Encoder values are normalized to [0, 1]; non-annotated in-coverage residues are 0.0; NaN marks genuinely unresolved positions.
Bond features (disulfide / cross-link) expand to two single-residue endpoints sharing a bond_id; cleavage P1 anchors come from SIGNAL / PROPEP / TRANSIT span ends, not from the SITE grab-bag.
Two methods have no StructurePreprocessor analog by design, not oversight: register_feature() is the surface of the open 'Functional sites' vocabulary (structure’s registry is closed), and to_df_seq() exports a seq-mode window-split because here an annotation is the window label (a structure feature never is).

See also

StructurePreprocessor: the structure-side analog (PDB / DSSP / AlphaFold).
EmbeddingPreprocessor: the PLM-embedding analog.
aaanalysis.combine_dict_nums(): stitch multiple dict_nums.
CPP.run_num(): the downstream consumer.

Examples

encode maps each annotation in df_annot onto the target df_seq[sequence] and returns a [0, 1]-normalized per-residue dict_num ({entry: (L, D)}) for CPP.run_num — one dimension per feature_type.

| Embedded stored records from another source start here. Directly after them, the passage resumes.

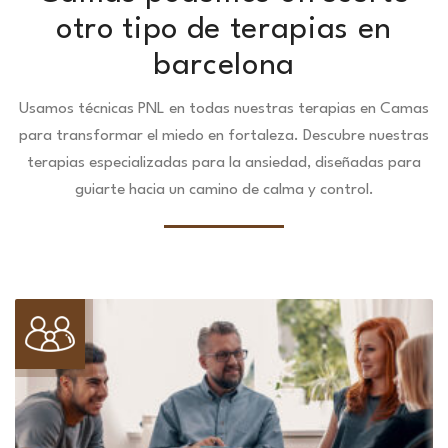
otro tipo de terapias en
barcelona
Usamos técnicas PNL en todas nuestras terapias en Camas
para transformar el miedo en fortaleza.
Descubre nuestras
terapias especializadas para la ansiedad, diseñadas para
guiarte hacia un camino de calma y control.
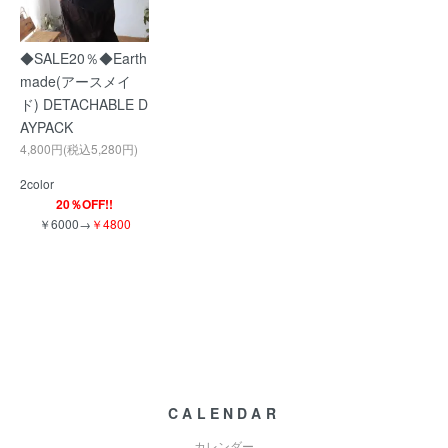
◆SALE20％◆Earth
made(アースメイ
ド) DETACHABLE D
AYPACK
4,800円(税込5,280円)
2color
20％OFF!!
￥6000→
￥4800
CALENDAR
カレンダー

The expected residue identity (aa) is checked at every position (on_mismatch='raise' by default, the off-by-isoform guard); annotated residues carry their score, in-coverage non-annotated residues are 0.0.

import warnings
import numpy as np
import pandas as pd
import aaanalysis as aa
import aaanalysis.utils as ut
aa.options['verbose'] = False
warnings.filterwarnings('ignore')

ap = aa.AnnotationPreprocessor(verbose=False)
df_seq = pd.DataFrame({'entry': ['AF_TINY'],
                       'sequence': ['ACDEFGHIKLMNPQRSTVWYACDEFGHIKL']})
# A small user/predictor table -> Functional sites (open vocabulary).
df_user = pd.DataFrame({ut.COL_PROTEIN_ID: ['AF_TINY', 'AF_TINY'],
                        ut.COL_START: [3, 16],
                        ut.COL_FEATURE_TYPE: ['hotspot', 'hotspot'],
                        ut.COL_SCORE: [0.92, 0.40]})
df_annot = ap.ingest(df_user)

dict_num = ap.encode(df_seq=df_seq, df_annot=df_annot,
                     features=['hotspot'])
arr = dict_num['AF_TINY']
print('shape (L, D):', arr.shape)
print('annotated positions (1-based):',
      list(np.where(arr[:, 0] > 0)[0] + 1))

shape (L, D): (30, 1)
annotated positions (1-based): [np.int64(3), np.int64(16)]

Stack the result with structure / embedding dict_nums via aa.combine_dict_nums, slice with NumericalFeature.get_parts, then run CPP.run_num.